L’avis du « Monde » – A voir

Il est assez rare qu’un film d’animation brosse le portrait d’un cinéaste au travail. Buñuel après l’âge d’or, de Salvador Simo, vaut surtout pour le récit, original et passionnant, du tournage de Terre sans pain, en 1932, par Luis Buñuel, un documentaire de vingt-sept minutes qui montre la misère dans le territoire des Hurdes, une région de l’Estrémadure, en Espagne. Buñuel (1900-1983) était alors ruiné après le scandale de L’Age d’or (1930), brûlot surréaliste contre l’ordre bourgeois, son premier long-métrage après le court Un chien andalou (1929).

Buñuel après L’Age d’or est d’abord une aventure de production. Manuel Cristobal, le producteur espagnol qui a remporté quatre Goya du film d’animation depuis 2001, a lancé le projet de Buñuel après L’Age l’or après avoir acheté les droits du roman graphique Buñuel dans le labyrinthe des tortues, de Fermin Solis (Rackham, 2011). Il a confié la réalisation du film à Salvador Simo, lequel a travaillé chez Disney, notamment sur les effets spéciaux de Pirates des Caraïbes. La vengeance de Salazar (2017). Buñuel après L’Age d’or vient tout juste d’être primé (mention du jury) au Festival international du film d’animation d’Annecy (10-15 juin).

Le film de Salvador Simo est autant un carnet de bord du tournage qu’un portrait de Luis Buñuel, alors que le jeune maître du surréalisme cherche son langage. Pour la première fois, Buñuel investit le champ du documentaire social, pour montrer les conditions de vie misérables dans les Hurdes, sur la base d’une étude anthropologique de Maurice Legendre (publiée en 1927). Le tournage fut financé grâce à un ami peintre et sculpteur de Buñuel, l’artiste et militant anarcho-syndicaliste Ramon Acin, qui venait de gagner à la loterie…

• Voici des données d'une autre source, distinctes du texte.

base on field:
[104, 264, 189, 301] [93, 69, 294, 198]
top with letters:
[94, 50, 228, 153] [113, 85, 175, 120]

Le film incrusté dans le dessin animé

Comment une personnalité aussi provocante et facétieuse que Buñuel pouvait-elle se contenter du réel pour fabriquer une œuvre ? C’était tout simplement impossible. Le film raconte comment l’auteur de L’Age d’or a mis en scène sans complexe le vécu des paysans, leurs conditions de vie ou certaines de leurs coutumes qui pouvaient paraître barbares : ainsi, il n’a pas hésité pas à payer un habitant pour qu’il arrache la tête d’un poulet. La beauté âpre de Terre sans pain est habitée par le surréalisme, avec les images de l’âne tué pendant le tournage et dévoré par les abeilles, du cercueil de l’enfant mort flottant sur la rivière…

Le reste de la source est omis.